— Assigned task —
Print the records below word for word, beginning with the first line and ending once the line containing "- **Accept**: application/json" is printed.

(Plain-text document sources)
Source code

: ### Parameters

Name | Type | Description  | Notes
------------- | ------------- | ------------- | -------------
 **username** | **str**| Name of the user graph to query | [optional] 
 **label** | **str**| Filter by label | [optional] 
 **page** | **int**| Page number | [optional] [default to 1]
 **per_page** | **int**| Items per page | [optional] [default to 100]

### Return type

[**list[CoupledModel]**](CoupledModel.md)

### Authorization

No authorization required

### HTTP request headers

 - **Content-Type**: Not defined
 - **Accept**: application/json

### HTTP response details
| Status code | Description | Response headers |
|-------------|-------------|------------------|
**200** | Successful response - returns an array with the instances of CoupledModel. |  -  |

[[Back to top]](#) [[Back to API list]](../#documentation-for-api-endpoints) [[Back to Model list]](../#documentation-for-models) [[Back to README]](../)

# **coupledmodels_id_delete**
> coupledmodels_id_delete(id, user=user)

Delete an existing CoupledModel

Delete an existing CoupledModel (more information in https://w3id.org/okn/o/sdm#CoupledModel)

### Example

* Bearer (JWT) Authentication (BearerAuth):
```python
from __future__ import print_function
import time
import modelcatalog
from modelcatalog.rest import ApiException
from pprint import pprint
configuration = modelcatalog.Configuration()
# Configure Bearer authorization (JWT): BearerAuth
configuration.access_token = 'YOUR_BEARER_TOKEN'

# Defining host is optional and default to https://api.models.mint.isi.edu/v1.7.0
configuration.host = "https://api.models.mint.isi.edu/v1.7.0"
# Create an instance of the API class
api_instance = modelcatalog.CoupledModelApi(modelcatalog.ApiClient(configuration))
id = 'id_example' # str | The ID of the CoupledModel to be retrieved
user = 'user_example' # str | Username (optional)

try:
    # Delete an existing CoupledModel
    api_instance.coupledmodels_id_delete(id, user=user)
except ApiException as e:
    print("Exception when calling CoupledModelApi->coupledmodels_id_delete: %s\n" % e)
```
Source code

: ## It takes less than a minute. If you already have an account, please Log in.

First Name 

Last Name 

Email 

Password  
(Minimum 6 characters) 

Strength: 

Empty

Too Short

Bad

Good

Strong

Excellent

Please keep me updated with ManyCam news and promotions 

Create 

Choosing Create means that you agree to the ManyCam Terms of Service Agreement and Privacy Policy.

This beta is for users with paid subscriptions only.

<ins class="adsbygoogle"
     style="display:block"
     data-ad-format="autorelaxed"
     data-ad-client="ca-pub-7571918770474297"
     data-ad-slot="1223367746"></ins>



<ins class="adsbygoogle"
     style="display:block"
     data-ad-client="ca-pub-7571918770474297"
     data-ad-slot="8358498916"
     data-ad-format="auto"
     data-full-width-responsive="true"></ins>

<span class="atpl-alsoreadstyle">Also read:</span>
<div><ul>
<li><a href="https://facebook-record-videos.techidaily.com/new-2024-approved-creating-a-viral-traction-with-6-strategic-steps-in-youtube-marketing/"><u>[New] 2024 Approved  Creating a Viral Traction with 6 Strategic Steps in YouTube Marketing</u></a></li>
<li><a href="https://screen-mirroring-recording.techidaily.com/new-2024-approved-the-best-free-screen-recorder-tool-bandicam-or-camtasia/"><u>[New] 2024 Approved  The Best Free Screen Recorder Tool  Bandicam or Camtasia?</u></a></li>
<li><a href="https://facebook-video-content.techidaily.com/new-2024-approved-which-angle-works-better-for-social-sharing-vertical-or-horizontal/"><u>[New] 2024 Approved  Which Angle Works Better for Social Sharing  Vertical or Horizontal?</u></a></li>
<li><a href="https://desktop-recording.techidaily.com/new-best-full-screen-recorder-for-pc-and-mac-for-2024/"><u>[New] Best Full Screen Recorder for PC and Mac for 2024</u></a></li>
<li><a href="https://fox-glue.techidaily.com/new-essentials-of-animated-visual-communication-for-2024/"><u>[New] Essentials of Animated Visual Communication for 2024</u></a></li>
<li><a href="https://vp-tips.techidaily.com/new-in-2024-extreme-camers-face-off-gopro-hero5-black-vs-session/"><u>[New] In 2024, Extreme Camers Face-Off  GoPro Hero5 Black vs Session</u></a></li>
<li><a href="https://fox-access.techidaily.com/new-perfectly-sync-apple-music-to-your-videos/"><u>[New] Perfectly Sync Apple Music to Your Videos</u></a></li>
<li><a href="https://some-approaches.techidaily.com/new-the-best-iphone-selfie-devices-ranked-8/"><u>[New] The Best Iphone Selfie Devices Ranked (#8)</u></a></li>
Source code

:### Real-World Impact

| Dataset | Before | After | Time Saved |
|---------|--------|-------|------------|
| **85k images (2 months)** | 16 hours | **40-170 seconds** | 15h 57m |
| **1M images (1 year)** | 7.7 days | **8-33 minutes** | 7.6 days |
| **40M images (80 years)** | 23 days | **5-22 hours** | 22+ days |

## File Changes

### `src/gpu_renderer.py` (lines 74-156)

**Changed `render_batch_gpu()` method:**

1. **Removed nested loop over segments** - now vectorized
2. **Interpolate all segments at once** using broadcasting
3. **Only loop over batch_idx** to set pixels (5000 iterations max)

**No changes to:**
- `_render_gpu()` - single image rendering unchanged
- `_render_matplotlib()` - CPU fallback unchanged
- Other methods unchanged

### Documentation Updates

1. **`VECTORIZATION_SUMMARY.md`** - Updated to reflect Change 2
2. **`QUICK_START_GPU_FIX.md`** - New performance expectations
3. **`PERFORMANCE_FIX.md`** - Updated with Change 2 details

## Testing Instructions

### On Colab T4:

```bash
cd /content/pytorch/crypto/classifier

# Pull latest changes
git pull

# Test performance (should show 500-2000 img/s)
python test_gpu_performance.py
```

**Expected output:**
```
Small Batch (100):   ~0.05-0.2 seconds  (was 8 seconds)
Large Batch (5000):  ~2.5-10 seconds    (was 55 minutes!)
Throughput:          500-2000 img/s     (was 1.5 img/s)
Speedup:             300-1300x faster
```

— Your response —
Source code

: ### Parameters

Name | Type | Description  | Notes
------------- | ------------- | ------------- | -------------
 **username** | **str**| Name of the user graph to query | [optional] 
 **label** | **str**| Filter by label | [optional] 
 **page** | **int**| Page number | [optional] [default to 1]
 **per_page** | **int**| Items per page | [optional] [default to 100]

### Return type

[**list[CoupledModel]**](CoupledModel.md)

### Authorization

No authorization required

### HTTP request headers

 - **Content-Type**: Not defined
 - **Accept**: application/json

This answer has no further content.